Avec pareil objectif, on comprend le pourquoi des énormes mouvements de troupes sur un théâtre de guerre de 1 500 à 2 000 km de long. Voilà pourquoi les Russes ont préféré regrouper leurs forces pour, à la fois, défendre les républiques russophones du Donbass, barrer la route du sud vers la mer Noire. Les quelques milliers de kilomètres carrés perdus autour de Kharkov comptent peu, pour l’heure, d’autant que Kharkov n’est qu’à 35 km de la frontière russe. Au regard des postures d’attaque pour l’Ukraine et défensive de la Russie et que la doctrine de guerre défensive de la Russie s’appuyant sur une artillerie et des blindés, la victoire sourira à celui qui a du temps devant lui. Et le temps, c’est l’autre facteur de l’art de la guerre…

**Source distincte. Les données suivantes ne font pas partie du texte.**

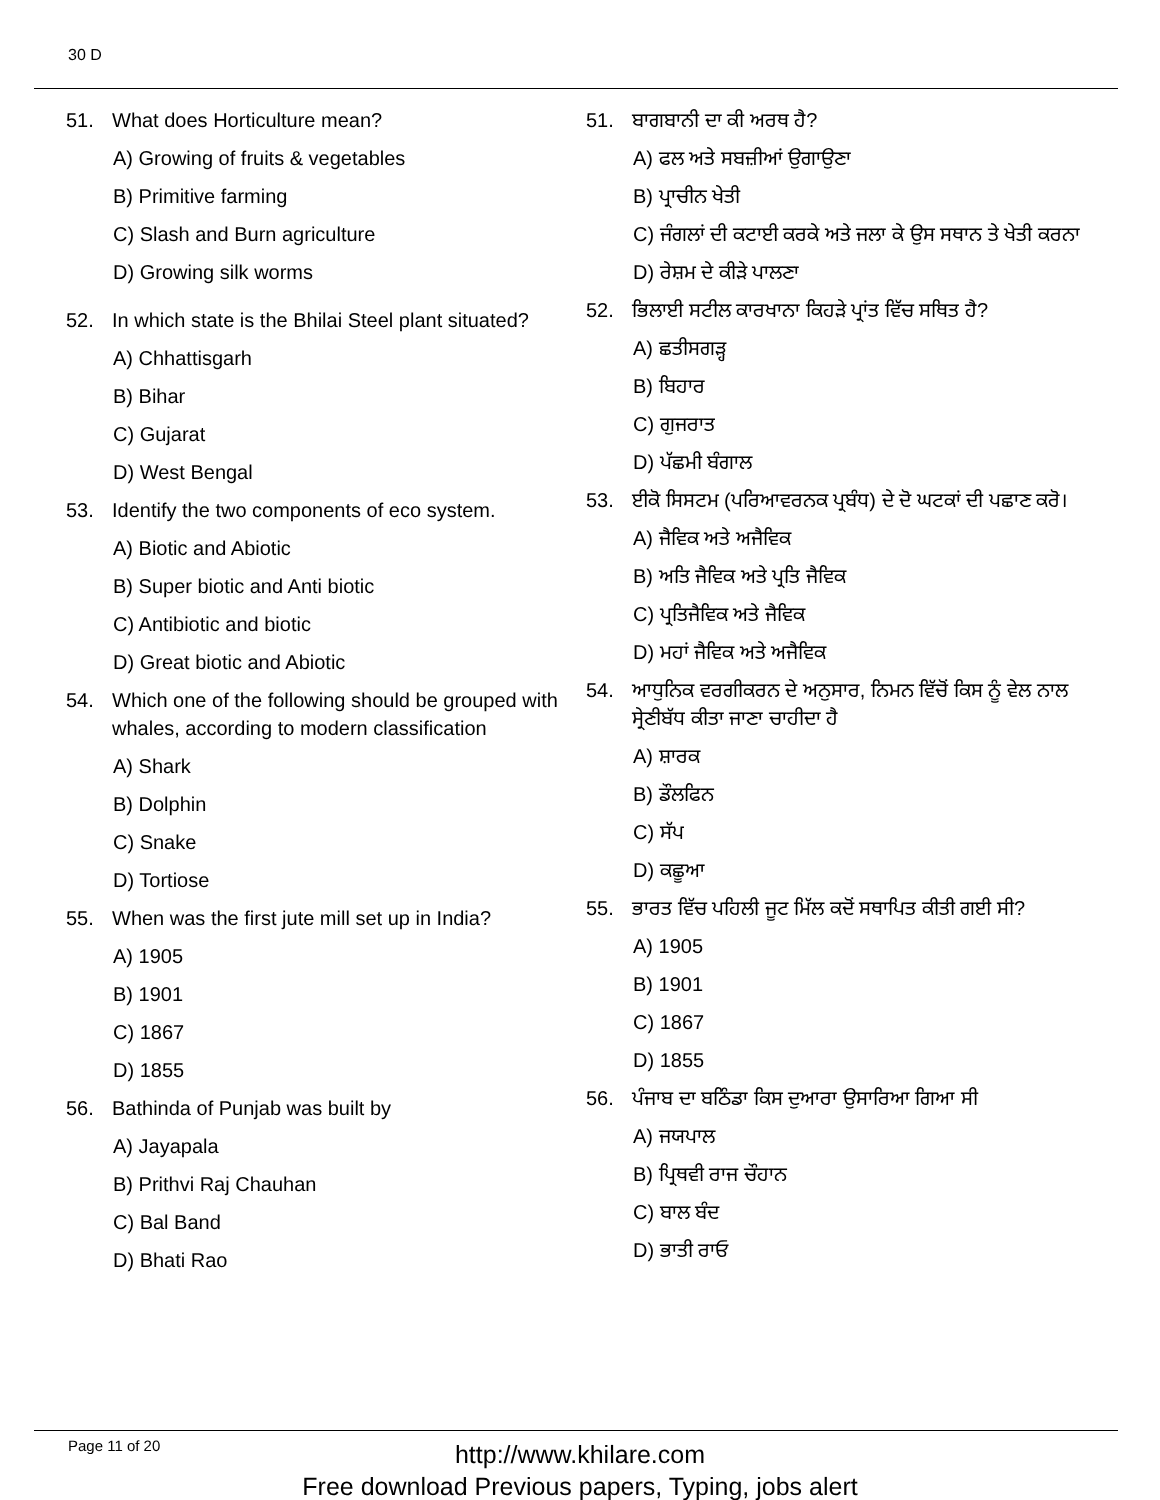30 D
51. What does Horticulture mean?
A) Growing of fruits & vegetables
B) Primitive farming
C) Slash and Burn agriculture
D) Growing silk worms
52. In which state is the Bhilai Steel plant situated?
A) Chhattisgarh
B) Bihar
C) Gujarat
D) West Bengal
53. Identify the two components of eco system.
A) Biotic and Abiotic
B) Super biotic and Anti biotic
C) Antibiotic and biotic
D) Great biotic and Abiotic
54. Which one of the following should be grouped with whales, according to modern classification
A) Shark
B) Dolphin
C) Snake
D) Tortiose
55. When was the first jute mill set up in India?
A) 1905
B) 1901
C) 1867
D) 1855
56. Bathinda of Punjab was built by
A) Jayapala
B) Prithvi Raj Chauhan
C) Bal Band
D) Bhati Rao
51. ਬਾਗਬਾਨੀ ਦਾ ਕੀ ਅਰਥ ਹੈ?
A) ਫਲ ਅਤੇ ਸਬਜ਼ੀਆਂ ਉਗਾਉਣਾ
B) ਪ੍ਰਾਚੀਨ ਖੇਤੀ
C) ਜੰਗਲਾਂ ਦੀ ਕਟਾਈ ਕਰਕੇ ਅਤੇ ਜਲਾ ਕੇ ਉਸ ਸਥਾਨ ਤੇ ਖੇਤੀ ਕਰਨਾ
D) ਰੇਸ਼ਮ ਦੇ ਕੀੜੇ ਪਾਲਣਾ
52. ਭਿਲਾਈ ਸਟੀਲ ਕਾਰਖਾਨਾ ਕਿਹੜੇ ਪ੍ਰਾਂਤ ਵਿੱਚ ਸਥਿਤ ਹੈ?
A) ਛਤੀਸਗੜ੍ਹ
B) ਬਿਹਾਰ
C) ਗੁਜਰਾਤ
D) ਪੱਛਮੀ ਬੰਗਾਲ
53. ਈਕੋ ਸਿਸਟਮ (ਪਰਿਆਵਰਨਕ ਪ੍ਰਬੰਧ) ਦੇ ਦੋ ਘਟਕਾਂ ਦੀ ਪਛਾਣ ਕਰੋ।
A) ਜੈਵਿਕ ਅਤੇ ਅਜੈਵਿਕ
B) ਅਤਿ ਜੈਵਿਕ ਅਤੇ ਪ੍ਰਤਿ ਜੈਵਿਕ
C) ਪ੍ਰਤਿਜੈਵਿਕ ਅਤੇ ਜੈਵਿਕ
D) ਮਹਾਂ ਜੈਵਿਕ ਅਤੇ ਅਜੈਵਿਕ
54. ਆਧੁਨਿਕ ਵਰਗੀਕਰਨ ਦੇ ਅਨੁਸਾਰ, ਨਿਮਨ ਵਿੱਚੋਂ ਕਿਸ ਨੂੰ ਵੇਲ ਨਾਲ ਸ੍ਰੇਣੀਬੱਧ ਕੀਤਾ ਜਾਣਾ ਚਾਹੀਦਾ ਹੈ
A) ਸ਼ਾਰਕ
B) ਡੌਲਫਿਨ
C) ਸੱਪ
D) ਕਛੂਆ
55. ਭਾਰਤ ਵਿੱਚ ਪਹਿਲੀ ਜੂਟ ਮਿੱਲ ਕਦੋਂ ਸਥਾਪਿਤ ਕੀਤੀ ਗਈ ਸੀ?
A) 1905
B) 1901
C) 1867
D) 1855
56. ਪੰਜਾਬ ਦਾ ਬਠਿੰਡਾ ਕਿਸ ਦੁਆਰਾ ਉਸਾਰਿਆ ਗਿਆ ਸੀ
A) ਜਯਪਾਲ
B) ਪ੍ਰਿਥਵੀ ਰਾਜ ਚੌਹਾਨ
C) ਬਾਲ ਬੰਦ
D) ਭਾਤੀ ਰਾਓ
Page 11 of 20
http://www.khilare.com
Free download Previous papers, Typing, jobs alert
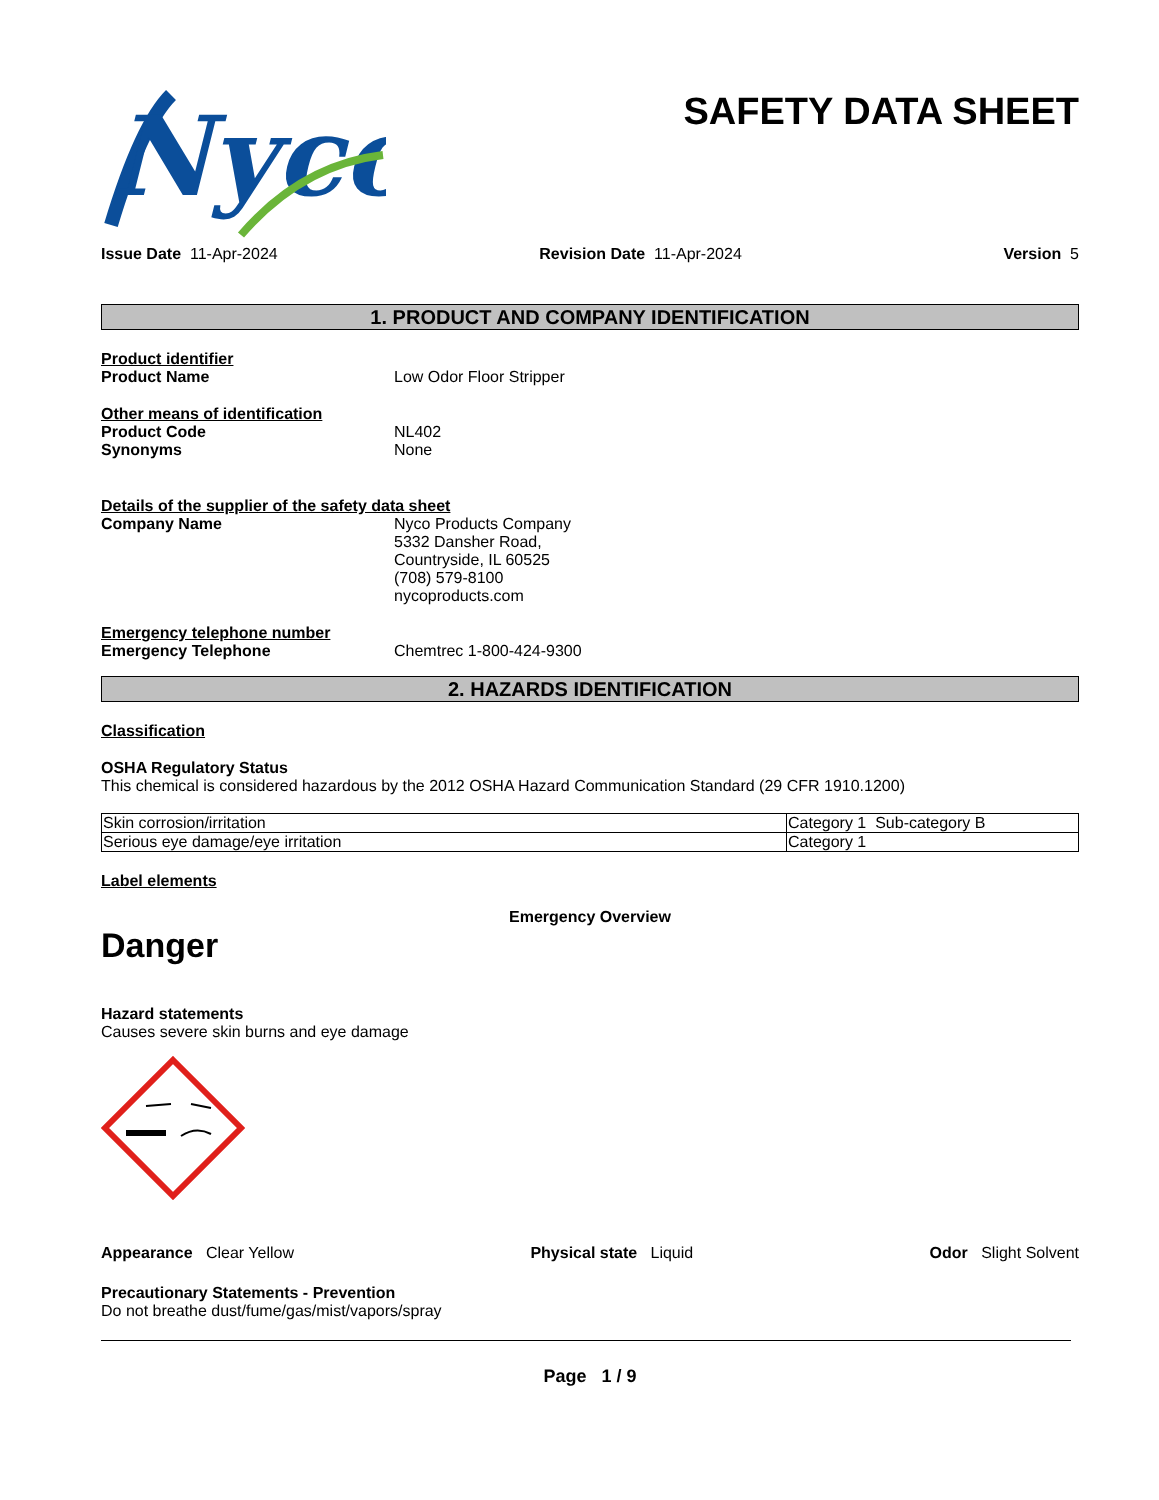Nyco
SAFETY DATA SHEET
Issue Date 11-Apr-2024 Revision Date 11-Apr-2024 Version 5
1. PRODUCT AND COMPANY IDENTIFICATION
Product identifier
Product Name Low Odor Floor Stripper
Other means of identification
Product Code NL402
Synonyms None
Details of the supplier of the safety data sheet
Company Name Nyco Products Company
5332 Dansher Road,
Countryside, IL 60525
(708) 579-8100
nycoproducts.com
Emergency telephone number
Emergency Telephone Chemtrec 1-800-424-9300
2. HAZARDS IDENTIFICATION
Classification
OSHA Regulatory Status
This chemical is considered hazardous by the 2012 OSHA Hazard Communication Standard (29 CFR 1910.1200)
| Skin corrosion/irritation | Category 1 Sub-category B |
| Serious eye damage/eye irritation | Category 1 |
Label elements
Emergency Overview
Danger
Hazard statements
Causes severe skin burns and eye damage
Appearance Clear Yellow Physical state Liquid Odor Slight Solvent
Precautionary Statements - Prevention
Do not breathe dust/fume/gas/mist/vapors/spray
Page 1 / 9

En tout cas, cette guerre en Ukraine, outre les paramètres cités plus haut, révèle la méthode de raisonner et des ingrédients culturels qui aident à construire un récit de la désinformation. Ledit récit des petits soldats part du postulat que le narrateur a raison par nature et l’autre n’a aucun droit de contredire sa médiocre fiction d’idéologue. Le contraire de la littérature dont le point de départ est le réel, lequel réel, travaillé par l’imaginaire du romancier avec le mot juste et à sa juste place, offre au lecteur le secret qui sommeille sous les mots dont leur modeste ambition est de s’approcher au plus de la vérité. J’avais écouté une émission où une autrice dans son essai affirmait que les gens étaient épuisés par l’information qu’on leur offre.
Le lendemain, j’ouvre radio et médias et tous, comme un seul homme au même moment, commençaient par le massacre à Izioum. Le plus drôle ou navrant, la radio, qui avait la veille parlé de la lassitude des gens, était aux avant-postes de cette propagande obscène qui mettait déjà en scène le procès de Poutine devant le Tribunal international. Mais leur mémoire, à la fois trouée et murée, ne pouvait pas leur rappeler les millions de Vietnamiens, Irakiens, Syriens, Libyens gazés, déchiquetés. Un jour, on saura la nature de la maladie qui a fait des trous dans leur mémoire (1).
A. A.
P.-S. : Le titre est une référence au célèbre roman et film Autant en emporte le vent d’une Amérique de la guerre de sécession traversée par le racisme, l’esclavagisme d’une société agricole et rurale, ébranlée par une industrialisation naissante qui redistribue le pouvoir entre les classes sociales.
1- Pour être juste, il faut signaler qu’il y a des pointures intellectuelles qui alimentent par leurs écrits les armes et arguments qui aident les gens. Ça se voit dans leurs posts des réseaux sociaux où la colère n’empêche pas la rigueur des propos.